- Work instructions
Retype every line of the data below, keeping each one unchanged and in the same order.

[Saved entries]
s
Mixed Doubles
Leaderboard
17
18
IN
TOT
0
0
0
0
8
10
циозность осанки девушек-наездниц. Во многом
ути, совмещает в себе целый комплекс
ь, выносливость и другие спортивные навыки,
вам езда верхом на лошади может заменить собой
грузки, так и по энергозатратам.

- Answer section
s
Mixed Doubles
Leaderboard
17
18
IN
TOT
0
0
0
0
8
10
циозность осанки девушек-наездниц. Во многом
ути, совмещает в себе целый комплекс
ь, выносливость и другие спортивные навыки,
вам езда верхом на лошади может заменить собой
грузки, так и по энергозатратам.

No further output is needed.